= Information provided =
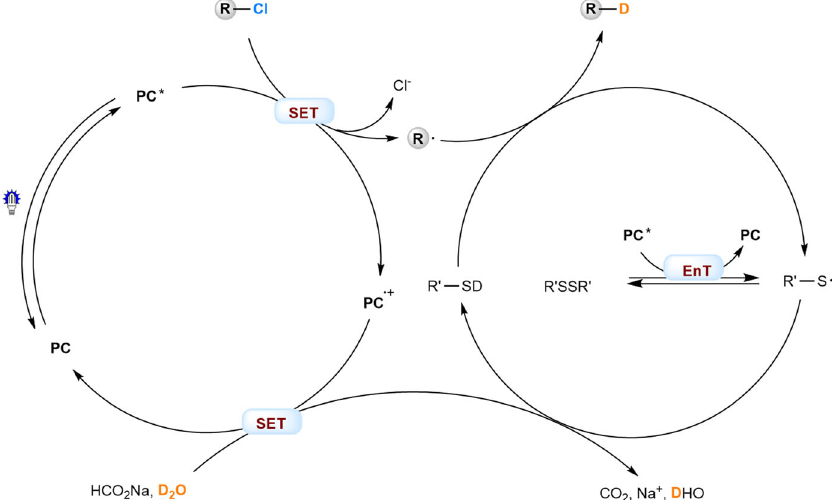
Fig. 8 Proposed reaction mechanism. The photocatalysts are introduced as strongly reducing photoredox catalysts to initiate cleavage of C-Cl bonds, at the same time as energy transfer catalysts to induce homolysis of the disul fi de cocatalysts. PC, photocatalyst; SET, single electron transfer; EnT, energy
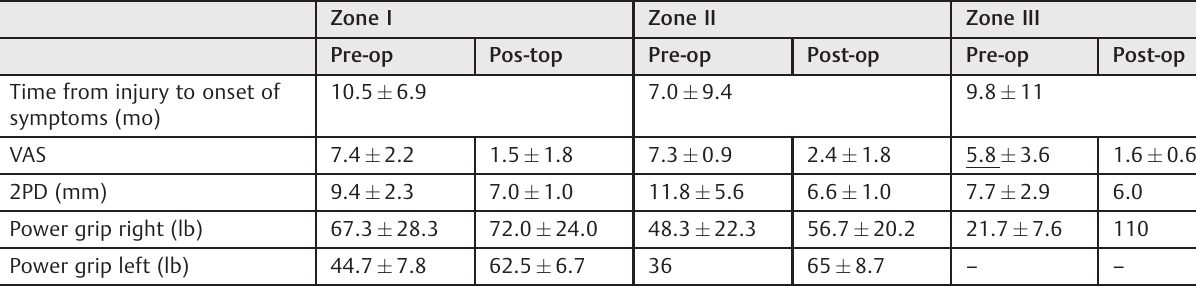
Table 2 Results according to the site of neuroma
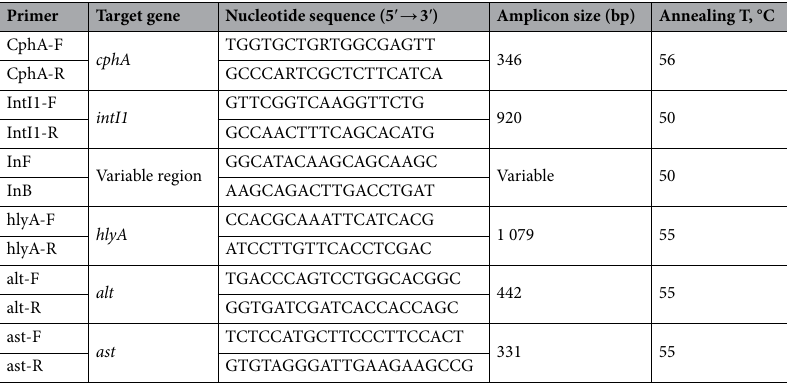
Table 3. Primers used for PCR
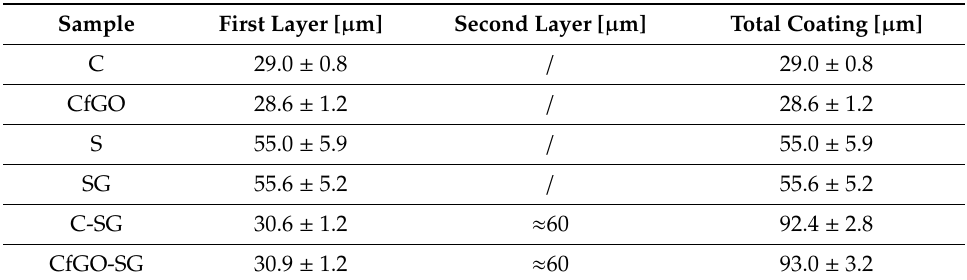
Table 2. Coatings thickness measured with the thickness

= Exercise objective =
Only the pictures are to be left out; restate everything else in the listing word for word.

= Task result =
Fig. 8 Proposed reaction mechanism. The photocatalysts are introduced as strongly reducing photoredox catalysts to initiate cleavage of C-Cl bonds, at the same time as energy transfer catalysts to induce homolysis of the disul fi de cocatalysts. PC, photocatalyst; SET, single electron transfer; EnT, energy
Table 2 Results according to the site of neuroma
Table 3. Primers used for PCR
Table 2. Coatings thickness measured with the thickness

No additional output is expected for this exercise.